By Bryan Alicea
Between 1941 and 1945, one of the most horrific events in human history took place. Known as the Holocaust, or “Shoah,” it claimed the lives of millions across Europe. Although the exact figures of the death toll are unknown, it is approximated that about 12 million people were killed by the Nazi German regime and their accomplices. Out of the 12 million victims, roughly half were Jews living in Europe. The Holocaust is one of the darkest stains in human history and has shaped the political and social evolution of the Western world. In Europe, there are several monuments erected in memory of the Holocaust and the victims of Nazi Germany’s prejudicial beliefs. There are also museums that were opened to give the public a more in depth and greater understanding of the severity of the Holocaust. During my stay in Budapest, I had the opportunity to learn more about the Hungarian Jews who were persecuted by the Nazis and the Arrow Cross, Hungary’s Nazi-affiliated political party. I saw some of the monuments that are meant to serve as memorials of Nazi Germany’s atrocities and visited a Holocaust museum in the old Jewish district, named The Holocaust Memorial Center.
As soon as I walked inside the museum, the first thing I noticed was the glass memorial wall inscribed with the names of thousands of victims of the Holocaust in Hungary. When we talk about the massive death toll of the Holocaust, it is easy for us to get lost in the numbers and overlook the fact that each of these people were individuals and deserve to be remembered as such. Seeing their names on the memorial, however, gives us a distinct perspective, because it facilitates our understanding of their lives. We no longer think of them as an abstract number, but rather as human beings with unique names and unique lives. The rest of the museum consists of exhibitions that recount the Holocaust through use of film, computer screens, newspapers, photographs, music, and objects.
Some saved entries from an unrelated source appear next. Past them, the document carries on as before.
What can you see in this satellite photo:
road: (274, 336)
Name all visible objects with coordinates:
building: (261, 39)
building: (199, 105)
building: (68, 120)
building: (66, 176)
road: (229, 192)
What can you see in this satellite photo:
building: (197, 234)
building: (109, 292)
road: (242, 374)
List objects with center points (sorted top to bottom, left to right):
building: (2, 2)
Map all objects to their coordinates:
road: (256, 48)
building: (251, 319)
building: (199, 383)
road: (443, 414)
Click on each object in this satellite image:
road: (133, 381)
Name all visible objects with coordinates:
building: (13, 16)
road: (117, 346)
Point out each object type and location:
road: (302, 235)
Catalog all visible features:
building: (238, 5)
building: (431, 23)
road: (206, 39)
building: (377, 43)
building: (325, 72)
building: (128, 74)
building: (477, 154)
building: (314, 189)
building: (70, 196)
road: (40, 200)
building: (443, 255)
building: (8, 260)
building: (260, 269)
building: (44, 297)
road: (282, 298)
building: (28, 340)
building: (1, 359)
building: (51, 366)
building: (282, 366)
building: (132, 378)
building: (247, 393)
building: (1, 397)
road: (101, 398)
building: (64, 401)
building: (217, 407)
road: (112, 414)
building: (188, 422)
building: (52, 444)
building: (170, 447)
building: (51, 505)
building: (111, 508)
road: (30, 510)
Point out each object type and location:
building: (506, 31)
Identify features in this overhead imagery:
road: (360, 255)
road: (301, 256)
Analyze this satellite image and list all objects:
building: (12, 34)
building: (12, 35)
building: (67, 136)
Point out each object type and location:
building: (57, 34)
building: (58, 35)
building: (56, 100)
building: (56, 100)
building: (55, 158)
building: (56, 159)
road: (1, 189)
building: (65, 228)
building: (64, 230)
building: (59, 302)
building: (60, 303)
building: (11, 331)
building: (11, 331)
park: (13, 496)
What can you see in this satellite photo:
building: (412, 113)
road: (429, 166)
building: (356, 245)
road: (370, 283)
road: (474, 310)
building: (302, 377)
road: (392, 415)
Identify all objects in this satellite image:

While walking along the banks of the Danube river, our tour guide pointed out the ‘Shoes on the Danube.’ The monument is an amalgamation of sixty pairs of shoes laid along the edge of the river. The memorial was dedicated to the approximately 3,500 people, many who were children, who were murdered by members of the Arrow Cross for reasons related to ethnicity and religion. The victims were told to take their shoes off before they were shot at the edge of the river so that their bodies fell into the river and were carried away. Learning about this terrible event moved me emotionally, but what I found most horrifying was the small pairs of shoes that clearly belonged to children. Seeing those shoes reminded me that not even young children were given a chance to live a peaceful life. They were denied the right to live for reasons solely related to their ethnic or religious background and were not spared from a dreadful fate.
Memory of the Holocaust in Budapest, however, is complex and carries disagreements. In 2014, a monument dubbed “the Memorial to the Victims of the German Occupation” was erected near the city center. The memorial contributes to the current political tension in Budapest and it is a source of controversy in Hungary, as many Hungarians consider the monument to be a falsification of their history. Opponents of the memorial claim that it essentially absolves Hungarians of any guilt for the Holocaust and lays all the blame on the German ‘occupiers,’ even though the two nations were allied until 1944 and many Hungarians were compliant with the Nazis demands relating to the Holocaust.
In front of the monument, there is a living memorial that commemorates the legacy of the victims of the Holocaust. Descendants of the victims put pictures and lay flowers as a way of honoring their ancestors. We participated in a circle that acts as part of the living memorial combating the misrepresentation of history that the recently constructed memorial portrays. We were each given a pin that servers as a symbol of their resistance. One of the Hungarian speakers mentioned that it is hard for many Hungarians to admit that their fathers and grandfathers were partly responsible for the Hungarian Holocaust, but that nevertheless it is something that Hungarians had to accept as part of their history. It was interesting to listen to Hungarian natives who were so keen on ensuring that the history of their country was depicted accurately. To them, it is important to come to terms with the reality of the Hungarian Holocaust and admit the guilt of their forefathers rather than just sweeping it under the rug and claim that they were not responsible.